(Source records)
--------------------------------------------------

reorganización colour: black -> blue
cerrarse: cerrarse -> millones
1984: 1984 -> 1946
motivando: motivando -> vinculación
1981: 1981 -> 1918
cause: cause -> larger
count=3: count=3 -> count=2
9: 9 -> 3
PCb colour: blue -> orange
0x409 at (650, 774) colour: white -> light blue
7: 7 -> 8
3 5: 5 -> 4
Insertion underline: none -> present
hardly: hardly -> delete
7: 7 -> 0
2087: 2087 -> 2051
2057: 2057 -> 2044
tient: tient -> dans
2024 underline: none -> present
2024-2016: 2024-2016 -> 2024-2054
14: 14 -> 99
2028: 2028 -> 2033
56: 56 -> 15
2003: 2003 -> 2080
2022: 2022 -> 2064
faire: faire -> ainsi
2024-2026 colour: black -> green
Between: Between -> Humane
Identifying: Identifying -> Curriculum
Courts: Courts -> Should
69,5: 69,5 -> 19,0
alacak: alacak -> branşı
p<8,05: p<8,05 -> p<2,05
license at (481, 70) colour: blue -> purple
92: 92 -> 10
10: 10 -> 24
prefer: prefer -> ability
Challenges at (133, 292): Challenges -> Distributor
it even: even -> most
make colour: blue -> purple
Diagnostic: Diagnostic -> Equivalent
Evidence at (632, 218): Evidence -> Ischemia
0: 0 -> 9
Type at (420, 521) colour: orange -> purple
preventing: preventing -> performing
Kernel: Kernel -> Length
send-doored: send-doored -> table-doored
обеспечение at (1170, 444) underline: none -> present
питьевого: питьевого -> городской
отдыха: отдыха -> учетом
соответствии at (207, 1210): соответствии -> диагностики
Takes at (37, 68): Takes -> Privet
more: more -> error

--------------------------------------------------

Task prompt –
Rewrite the data above so that each instance of "colour" becomes "color", leaving every other character unchanged.

Solution below –
reorganización color: black -> blue
cerrarse: cerrarse -> millones
1984: 1984 -> 1946
motivando: motivando -> vinculación
1981: 1981 -> 1918
cause: cause -> larger
count=3: count=3 -> count=2
9: 9 -> 3
PCb color: blue -> orange
0x409 at (650, 774) color: white -> light blue
7: 7 -> 8
3 5: 5 -> 4
Insertion underline: none -> present
hardly: hardly -> delete
7: 7 -> 0
2087: 2087 -> 2051
2057: 2057 -> 2044
tient: tient -> dans
2024 underline: none -> present
2024-2016: 2024-2016 -> 2024-2054
14: 14 -> 99
2028: 2028 -> 2033
56: 56 -> 15
2003: 2003 -> 2080
2022: 2022 -> 2064
faire: faire -> ainsi
2024-2026 color: black -> green
Between: Between -> Humane
Identifying: Identifying -> Curriculum
Courts: Courts -> Should
69,5: 69,5 -> 19,0
alacak: alacak -> branşı
p<8,05: p<8,05 -> p<2,05
license at (481, 70) color: blue -> purple
92: 92 -> 10
10: 10 -> 24
prefer: prefer -> ability
Challenges at (133, 292): Challenges -> Distributor
it even: even -> most
make color: blue -> purple
Diagnostic: Diagnostic -> Equivalent
Evidence at (632, 218): Evidence -> Ischemia
0: 0 -> 9
Type at (420, 521) color: orange -> purple
preventing: preventing -> performing
Kernel: Kernel -> Length
send-doored: send-doored -> table-doored
обеспечение at (1170, 444) underline: none -> present
питьевого: питьевого -> городской
отдыха: отдыха -> учетом
соответствии at (207, 1210): соответствии -> диагностики
Takes at (37, 68): Takes -> Privet
more: more -> error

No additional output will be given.